ÉNONCÉ DE L'EXERCICE 1 -
Extrayez de la liste toutes les lignes où figure le mot « dark ».

EXTRAIT CITÉ -
Comme de coutume et en droite ligne de ce qui se fait depuis les origines, chaque édition de la Grande Boucle apporte son lot de surprises, d’innovations voire d’extravagances. Le pragmatique prime trop souvent sur l’équité sportive et Jacques Goddet, perfectionniste jusqu’au bout des orteils, contrairement à Henri Desgrange, fervent traditionaliste, perdure dans sa fièvre de gigantisme. Cependant, en cette année 1953 se profile déjà le Tour de France du cinquantenaire et les innombrables et invraisemblables aberrations enregistrées lors de la précédente « kermesse de juillet » firent tellement jaser dans les chaumières et ailleurs qu’elles ne furent pas reconduites. En effet, comment un fluoriclasse tel le Fauto Coppi avait-il pu bénéficier de tant d’allégeance de la part d’un homme qui n’est plus à vanter pour son intégrité à fleur de peau.
En fait, plus que les errances équivoques d’organisateurs zélés, Fausto Coppi s’est pleinement adapté aux circonstances des plus favorables de ce Tour 1952. L’exceptionnelle abondance de difficultés, la conséquente place accordée aux bonifications allouées aux sommets des cols, la pléiade d’arrivées en altitude et enfin l’absence de têtes d’affiche tels Hugo Koblet, Ferdi Kubler et Louison Bobet ne sont pas étrangers à l’abominable et implacable domination du Transalpin lors de cet exercice. Cependant, il ne fait pas le moindre doute que Coppi se serait adjugé sans coup férir son deuxième doublé Giro-Tour tant la supériorité affichée par l’Italien, dès lors que les pourcentages croissaient, apparaissait flagrante et sans ambiguïté mais peut-être aussi ne l’aurait-il pas emporté avec un tel matelas de minutes à savoir près de trente sur son dauphin, l’inattendu représentant d’Outre-Quiévrain Stan Ockers.
Lauréat de son cinquième et dernier Tour d’Italie devant le Suisse Hugo Koblet, après une belle empoignade, Fausto Coppi décide de faire l’impasse sur le Tour à l’inverse du Zurichois, grand triomphateur à l’été 1951. Rendu prudent, suite à ses joutes musclées face à l’Helvète retrouvé de 28 ans, Coppi, bientôt âgé de 34 ans ne se sent pas en mesure de doubler et de revivre l’apothéose hypothétique péninsulaire. En outre, sa relation balbutiante en compagnie de la « Dame Blanche » est sujette à bien des remous familiaux dont il se serait bien passé. C’est grâce à une pirouette nommée Gino Bartali que le Campionissimo se sortira indemne d’une situation pour le moins embarrassante. L’animosité entre les deux hommes étant de notoriété publique, la présence de Gino le Pieux au sein de la Squadra en cette année 1953 dissipa tous les doutes concernant la venue ou non de Coppi.

ÉNONCÉ DE L'EXERCICE 2 -
Donnez la suite du texte sur Coppi et le Tour de France 1953 en reprenant juste après sa dernière phrase.

Éléments listés dans un jeu de données
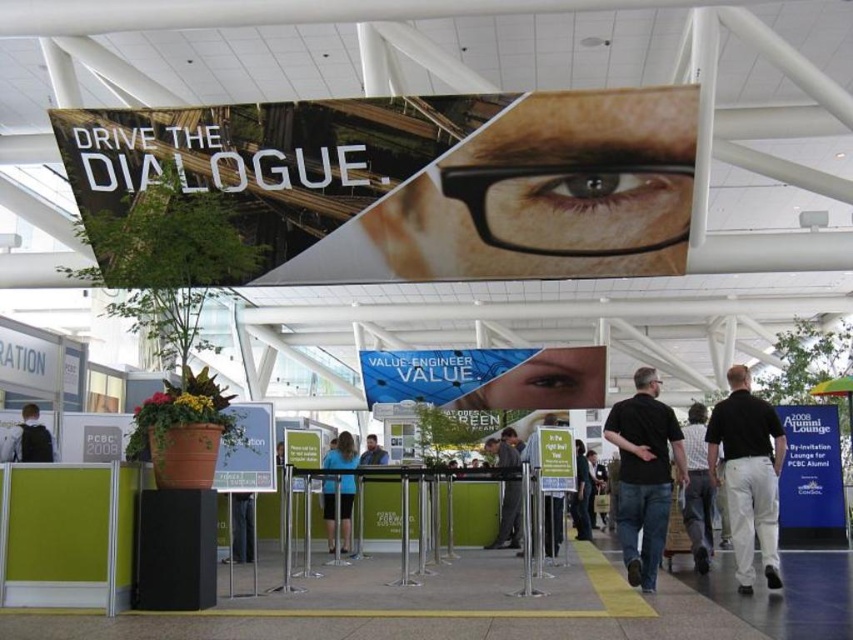
Question: Which point is closer to the camera taking this photo?

Choices:
 (A) (367, 436)
 (B) (326, 500)
 (C) (598, 376)
 (D) (630, 205)

Answer: (B)

Question: Where is smooth blue eye at center located in relation to matte black shirt at center in the image?

Choices:
 (A) above
 (B) below

Answer: (A)

Question: Does smooth blue eye at center appear over matte black shirt at center?

Choices:
 (A) no
 (B) yes

Answer: (B)

Question: Which of these objects is positioned farthest from the matte black shirt at center?

Choices:
 (A) dark blue shirt at center
 (B) plaid shirt at center
 (C) black shirt at center

Answer: (B)

Question: Is black shirt at center to the left of matte black shirt at center from the viewer's perspective?

Choices:
 (A) no
 (B) yes

Answer: (A)

Question: Estimate the real-world distances between objects in this image. Which object is farther from the blue fabric shirt at center?

Choices:
 (A) matte black shirt at center
 (B) dark gray suit at center

Answer: (B)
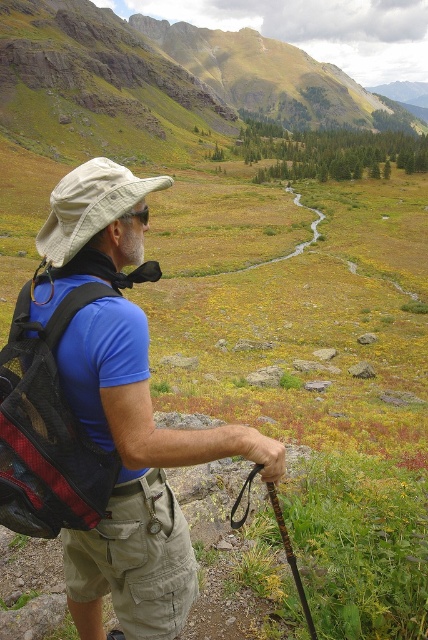
Between point (77, 301) and point (125, 548), which one is positioned in front?

Point (77, 301)

Is red mesh backpack at left taller than khakimaterial/texture shorts at lower center?

Incorrect, red mesh backpack at left's height is not larger of khakimaterial/texture shorts at lower center's.

Where is `red mesh backpack at left`? red mesh backpack at left is located at coordinates (47, 429).

Can you confirm if matte blue shirt at center is thinner than khakimaterial/texture shorts at lower center?

No.

Does matte blue shirt at center appear on the right side of khakimaterial/texture shorts at lower center?

In fact, matte blue shirt at center is to the left of khakimaterial/texture shorts at lower center.

This screenshot has width=428, height=640. Describe the element at coordinates (136, 480) in the screenshot. I see `matte blue shirt at center` at that location.

Find the location of a particular element. This screenshot has height=640, width=428. matte blue shirt at center is located at coordinates coord(136,480).

This screenshot has height=640, width=428. What do you see at coordinates (136, 480) in the screenshot?
I see `matte blue shirt at center` at bounding box center [136, 480].

Is matte blue shirt at center to the left of red mesh backpack at left from the viewer's perspective?

Correct, you'll find matte blue shirt at center to the left of red mesh backpack at left.

Locate an element on the screen. matte blue shirt at center is located at coordinates (136, 480).

Find the location of `matte blue shirt at center`. matte blue shirt at center is located at coordinates (136, 480).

RÉSULTAT DE L'EXERCICE 1 -
 (A) dark blue shirt at center
 (B) dark gray suit at center

RÉSULTAT DE L'EXERCICE 2 -
Les Français, pour leur part, sortaient d’un Giro catastrophique. Seuls le Grand Fusil et Roger Pontet, le père d’Alex, pistard émérite, termineront l’épreuve. Louison Bobet, quant à lui, bâchera lors de l’ultime étape, qui conduisait la caravane des rescapés de Bormio à Milan, victime du blizzard qui s’était abattu sur la course et d’une blessure récalcitrante à la selle. Autant dire que Marcel Bidot, après pareil camouflet, n’en menait pas large au moment d’établir sa sélection. En outre, Bobet mal en point, Raphaël Geminiani, bien que transparent sur les routes italiennes, s’était refait une santé en devenant champion de France sur le très difficultueux circuit de Saint-Etienne. Le leadership de l’équipe de France se retrouvait donc suspendu au bulletin de santé du Boulanger de Saint-Méen.
Pour couronner le tout, l’aube des années 50 voit apparaître de nouveaux coursiers à la réputation flatteuse tels le mouflon luxembourgeois Charly Gaul ou le Belge Fred De Bruyne. La France n’est nullement en reste et des garçons comme les régionaux Roger Walkowiak et Roger Hassenforder pour le Nord-Est-Centre, Jean Malléjac pour l’Ouest, René Privat pour le Sud-Est ou André Darrigade pour le Sud-Ouest peuvent très bien et à tout moment éclore au grand jour. Après une ultime sortie de 150 bornes en vallée de Chevreuse, Louison Bobet donne alors son aval pour se présenter au départ de Strasbourg en leader patenté. Raphaël Geminiani, Lucien Teisseire, Antonin Rolland, Jean Le Guilly, Raoul Rémy, Nello Lauredi, Bernard Gauthier, Jean Dotto et Adolphe Deledda complèteront une sélection hétéroclite mais empreinte de caractère et de dynamisme. A la lecture de celle-ci et du palmarès des individus qui la compose, une chose est certaine, néanmoins, elle ne brille pas pour son altruisme exacerbé et Louison Bobet devra se montrer fort convaincant pour en devenir le leader unique. Il est à noté, pour la petite histoire, que ce Tour du cinquantenaire verra l’apparition du Maillot Vert récompensant, pour l’occasion le saute-ruisseau le plus régulier aux arrivées. Ce prix très convoité de nos jours aura comme dénomination classement par points.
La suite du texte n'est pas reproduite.